Ce que révèle l'appropriation de ce titre est la mise en lumière d'un engagement citoyen de la part des populations. La chanson dans certains pays sert d'instrument de contestation face aux pouvoirs en place comme aux Philippines où les habitants ont fait savoir leur mécontentement à l'Etat suite aux ravages laissés par le typhon Haiyan. En Ukraine le bonheur exprimé dans le clip Happy prend une tournure symbolique de lutte contre le régime autoritaire. A Porto Alegre, au Brésil, en dansant ironiquement sur Happy les protagonistes protestent contre la lenteur de la construction des stades de la Coupe du Monde. Cet hymne de la jeunesse exprime une quête de liberté, un désir d'émancipation comme en Iran, où le développement d'internet et des réseaux sociaux facilite la revendication de vivre à l'occidentale dans une République islamique. 

Ce phénomène touche-t-il toutes les générations ou les jeunes sont-ils les seuls concernés ? Faut-il y voir un optimisme particulier des jeunes générations relativement à leurs aînés ? 

Le phénomène touche dans sa majorité un public jeune. La raison principale s'explique par les sonorités pop soul du titre, auxquelles la jeunesse peut facilement s'identifier. De plus, Pharell Williams est une star habituée des charts qui touche plus particulièrement les 15-25 ans. Il faut garder à l'esprit que la chanson Happy est un titre de la BO du film "Moi moche et méchant 2" mais également le single promotionnel de son album "Girl".

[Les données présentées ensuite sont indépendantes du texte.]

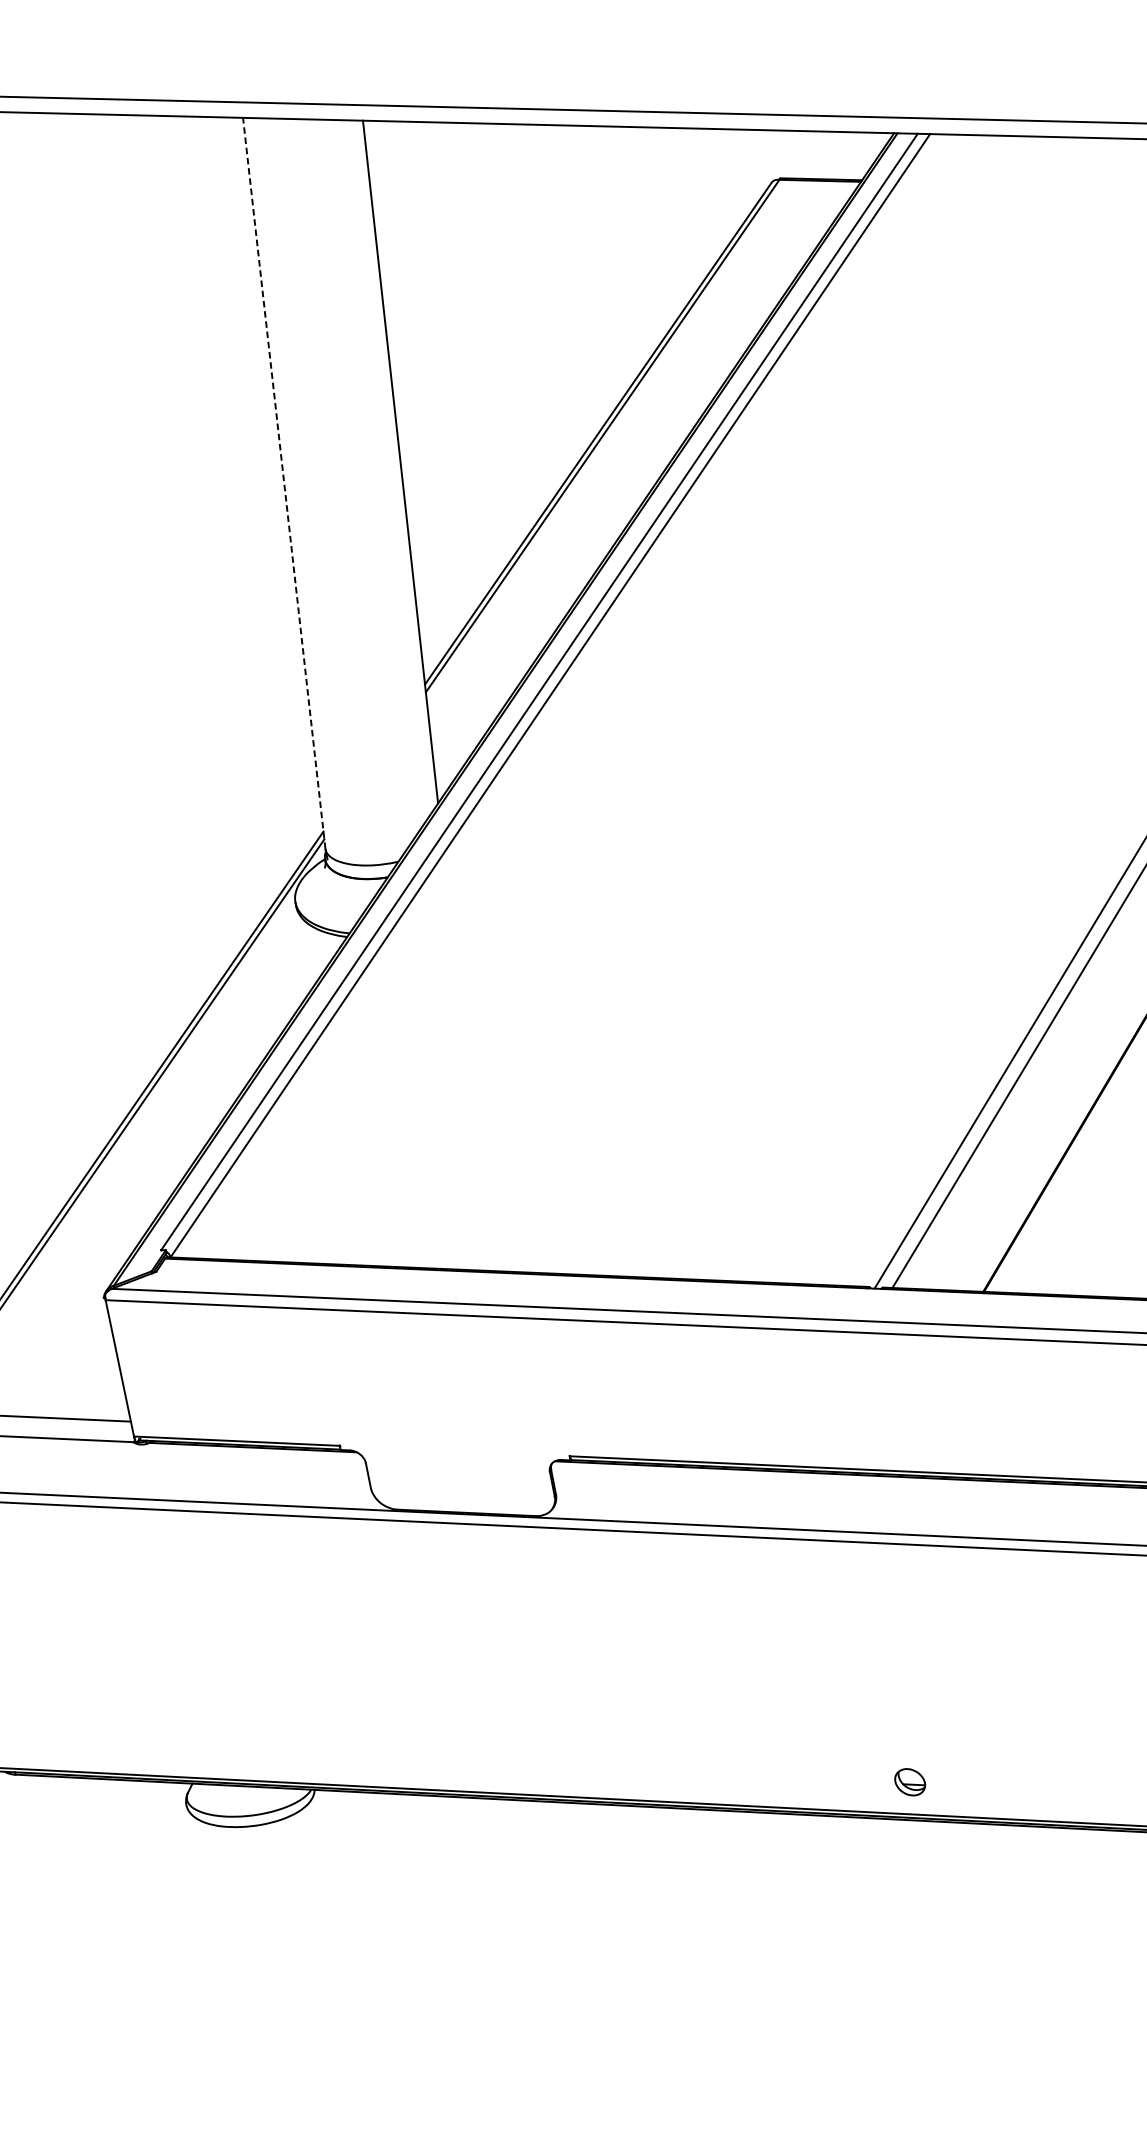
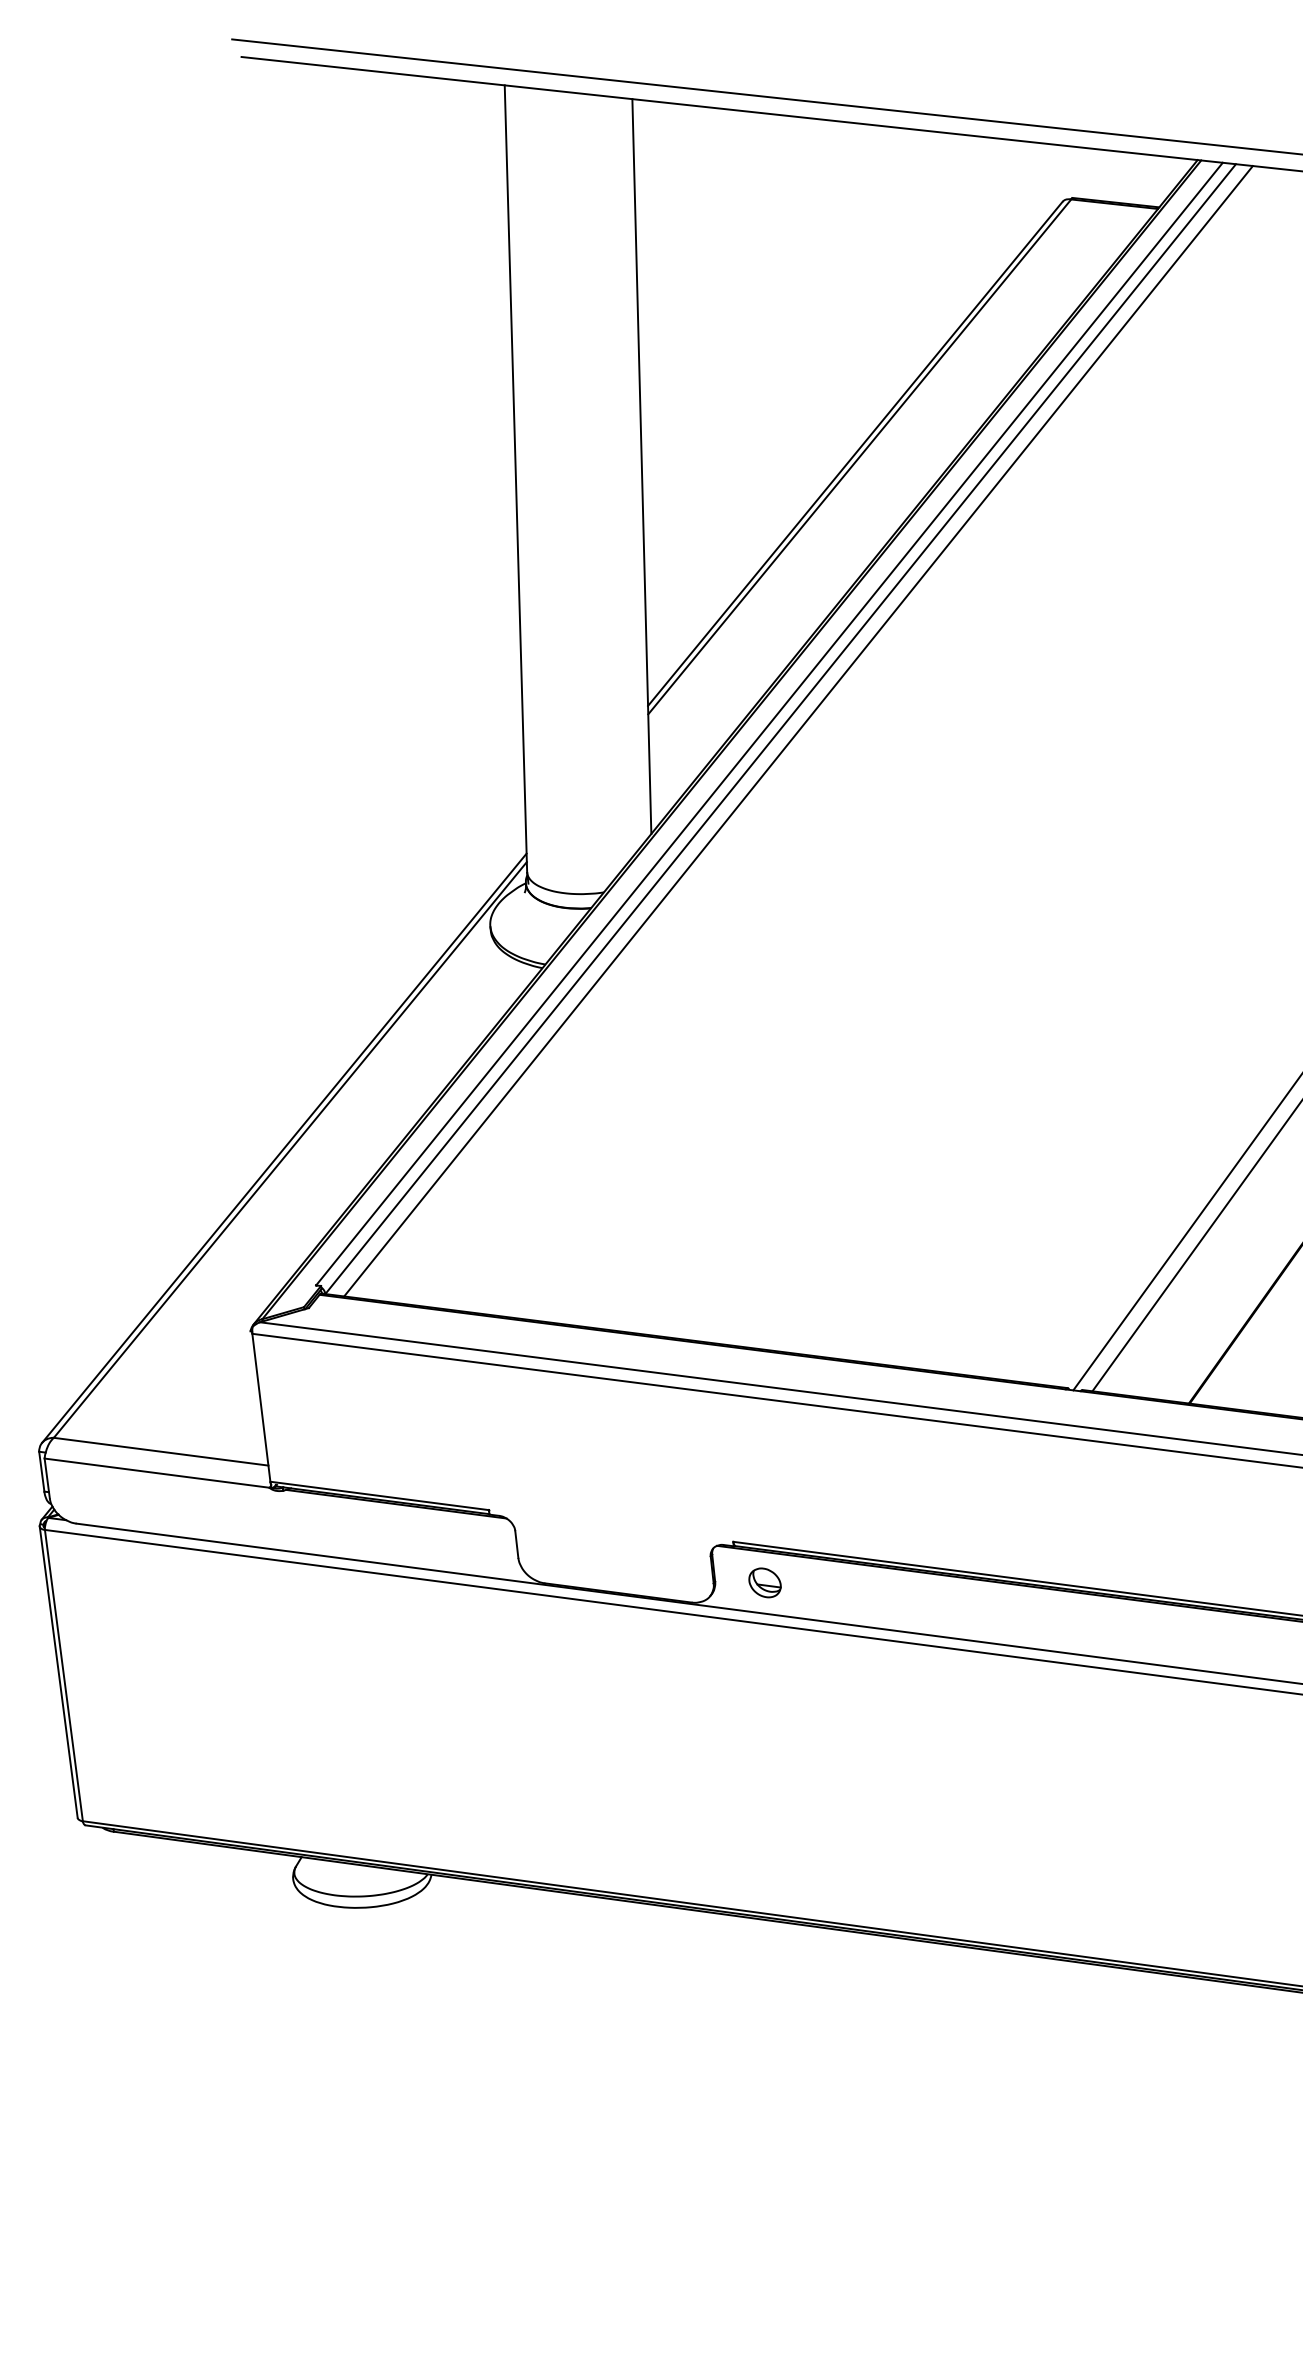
line: (283, 483) -> (515, 478), dashed -> solid
line: (567, 696) -> (798, 731), added
part: (909, 1781) -> (764, 1582), moved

La France est l'un des pays qui a produit le plus de vidéos selon les nantais Julie Fersing et Loïc Fontaine à l'initiative du clip Happy et du site qui lui est dédié.  Les enquêtes menées par les sociologues Cécile Van de Velde et Camille Peugny nous livrent un autoportrait de la jeunesse française alarmant. Dans un article du monde.fr , "interrogés sur leur devenir personnel, les jeunes répondants sont près des deux tiers à se déclarerplutôt ou très optimistes. En revanche, le regard qu'ils portent sur le destin de leur génération est extrêmement sombre. Vingt ans n'est pas le plus bel âge de la vie, pensent-ils majoritairement (à 51 %). Les mots-clés librement choisis pour définir leur génération sont édifiants : "sacrifiée", "perdue". Et encore (après "Y", "Internet", "connectée"), "désabusée", "désenchantée", "galère"

La génération "Happy"  en France affiche un optimisme modéré qui masque la réalité d'une peur d'un avenir assombri par la crise économique, sociale et culturelle puis d'une montée des populismes que n'ont pas connu leurs aînés.

Le phénomène est-il le même aux Etat-Unis ? 

Le mouvement s'est quelque peu tarit en Europe mais d'autres parties du globe comme les Etats-Unis, pays d'origine de la chanson, ont pris le relais. Toutefois le phénomène est moins significatif outre-atlantique qu'en Chine ou dans les pays du Maghreb.

En période de crise, la culture populaire peut-elle jouer un rôle d’exutoire ? 

La culture populaire se nourrit de la crise. Elle apparaît désormais dans les industries culturelles et créatives comme la musique, le cinéma, la littérature, les séries télévisées ainsi que dans les films d'animation pour enfants. Pour reprendre les propos de David Niyonzima, expert au sein du Trauma Healing and Reconciliation Services (THARS),

"Quand les gens chantent, livrent des contes… ils extériorisent leur vécu. C’est une façon de dire la vérité sans blesser personne. Et cela permet de connaître la vérité sur le passé. Si c’est bien organisé, tout ce qui est culturel joue un rôle important dans la réconciliation."

La culture populaire, en plus de jouer son rôle d'exutoire, propose des solutions alternatives à la crise économique,  en adressant par ses oeuvres un message aux politiques qu'elle juge responsables du sort des citoyens.